Irvington Police Officer Arcangelo F. Liberatore today received the New York State Division of Criminal Justice Services’ 2018 Lifesaving Award for his efforts in saving a child attacked by a rabid coyote in 2018. DCJS Executive Deputy Commissioner Michael C. Green presented Liberatore with the award during a ceremony this afternoon at the Irvington Justice Court in Westchester County.

“This award is a reminder of the danger police officers face in the line of duty,” Commissioner Green said. “The split-second decisions they make can not only place them directly in harm’s way but can also mean the difference between life and death. It goes without saying that Officer Liberatore’s actions on April 29th epitomize the very meaning of a courageous and selfless act.”

On April 29, 2018, Officer Liberatore was off-duty with his family at a park in Mount Pleasant, Westchester County, when he heard the screams of a 5-year-old girl. He ran to the scene and saw the young girl being viciously attacked by a coyote. He shepherded his own family to safety and, without hesitation, wrestled and pulled the animal off the girl, restraining it until local police officers arrived and put the animal down. During the struggle, Officer Liberatore and the girl both suffered injuries that required immediate medical treatment at a local hospital and follow-up care, when it was later determined that the coyote was rabid. 

Irvington Police Chief Michael P. Cerone said, “Officer Liberatore invoked the selfless spirit of humanity by coming to the aid of another in a time of a crisis. His heroism in taking on a rabid coyote barehanded was an amazing deed and exemplifies the true meaning of being a police officer, protecting society from all kinds of predators.”

The Division of Criminal Justice Services coordinates the work of the Governor’s Police Officer of the Year Award Selection Committee, which recognizes a single police officer or team of officers for an exceptional act of valor. The Police Officer of the Year award has been presented since 1984. The Committee established the Lifesaving Award in 2016 because it had consistently received nominations involving officers who performed heroic acts during life-threatening emergencies and wanted a way to recognize them for their efforts. 
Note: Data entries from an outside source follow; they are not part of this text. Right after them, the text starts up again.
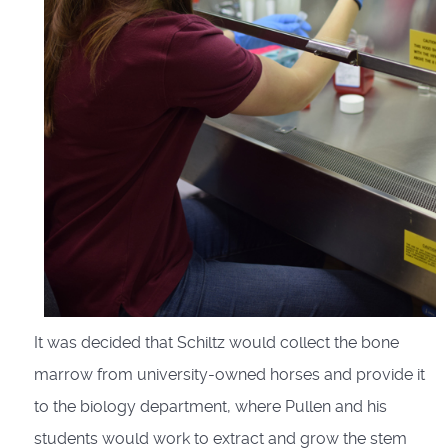
It was decided that Schiltz would collect the bone
marrow from university-owned horses and provide it
to the biology department, where Pullen and his
students would work to extract and grow the stem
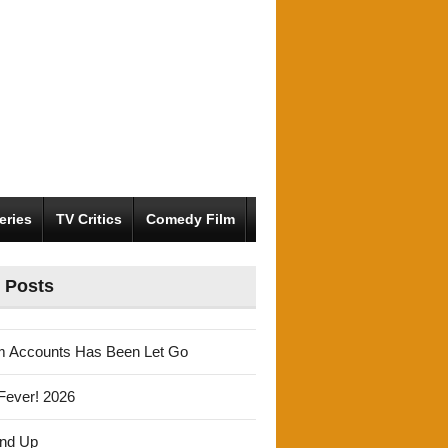
eries
TV Critics
Comedy Film
 Posts
m Accounts Has Been Let Go
Fever! 2026
und Up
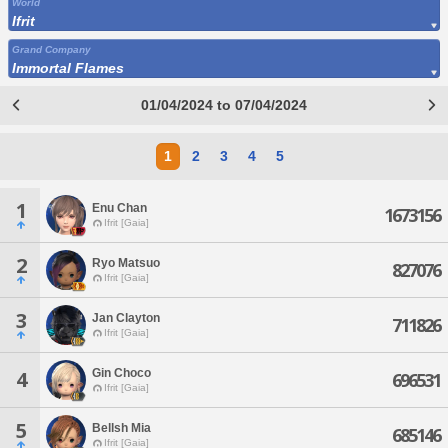
World
Ifrit
Grand Company
Immortal Flames
01/04/2024 to 07/04/2024
1
2
3
4
5
1
Enu Chan
1673156
Ifrit [Gaia]
2
Ryo Matsuo
827076
Ifrit [Gaia]
3
Jan Clayton
711826
Ifrit [Gaia]
Gin Choco
4
696531
Ifrit [Gaia]
5
Bellsh Mia
685146
Ifrit [Gaia]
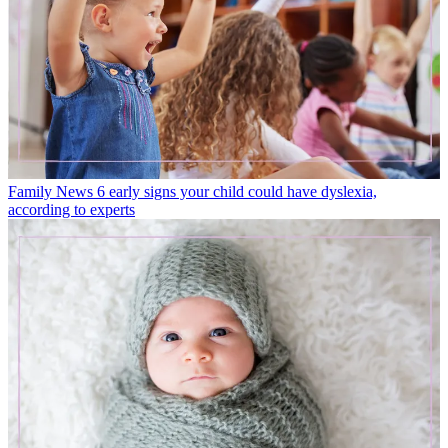
Family News
6 early signs your child could have dyslexia,
according to experts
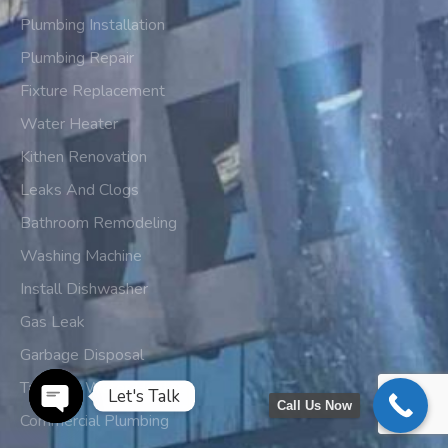
Plumbing Installation
Plumbing Repair
Fixture Replacement
Water Heater
Kithen Renovation
Leaks And Clogs
Bathroom Remodeling
Washing Machine
Install Dishwasher
Gas Leak
Garbage Disposal
Tankless Water Heater
Let's Talk
Call Us Now
Commercial Plumbing
Open chaty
This year, the Selection Committee received nominations from nine agencies for the 2018 Police Officer of the Year award, which was presented in September to Lieutenant James Milana and Officers Victoria Losurdo and Travis Rheinheimer of the Syracuse Police Department for their apprehension of a gunman on Feb. 4, 2018. Other officers nominated for the Police Officer of the Year Award, including Officer Liberatore, also receive a Certificate of Exceptional Valor from Governor Cuomo.

Earlier this year, Officer Liberatore also received the Carnegie Medal from the Carnegie Hero Fund, established in 1904 by Pittsburgh steel magnate Andrew Carnegie to recognize individuals in the United States and Canada who risk their lives “to an extraordinary degree while saving or attempting to save the lives of others.”

The Division of Criminal Justice Services has a variety of responsibilities, including law enforcement training; collection and analysis of statewide crime data; maintenance of criminal history information and fingerprint files; administrative oversight of the state's DNA databank, in partnership with the New York State Police; funding and oversight of probation and community correction programs; administration of federal and state criminal justice funds; support of criminal justice-related agencies across the state; and administration of the state's Sex Offender Registry.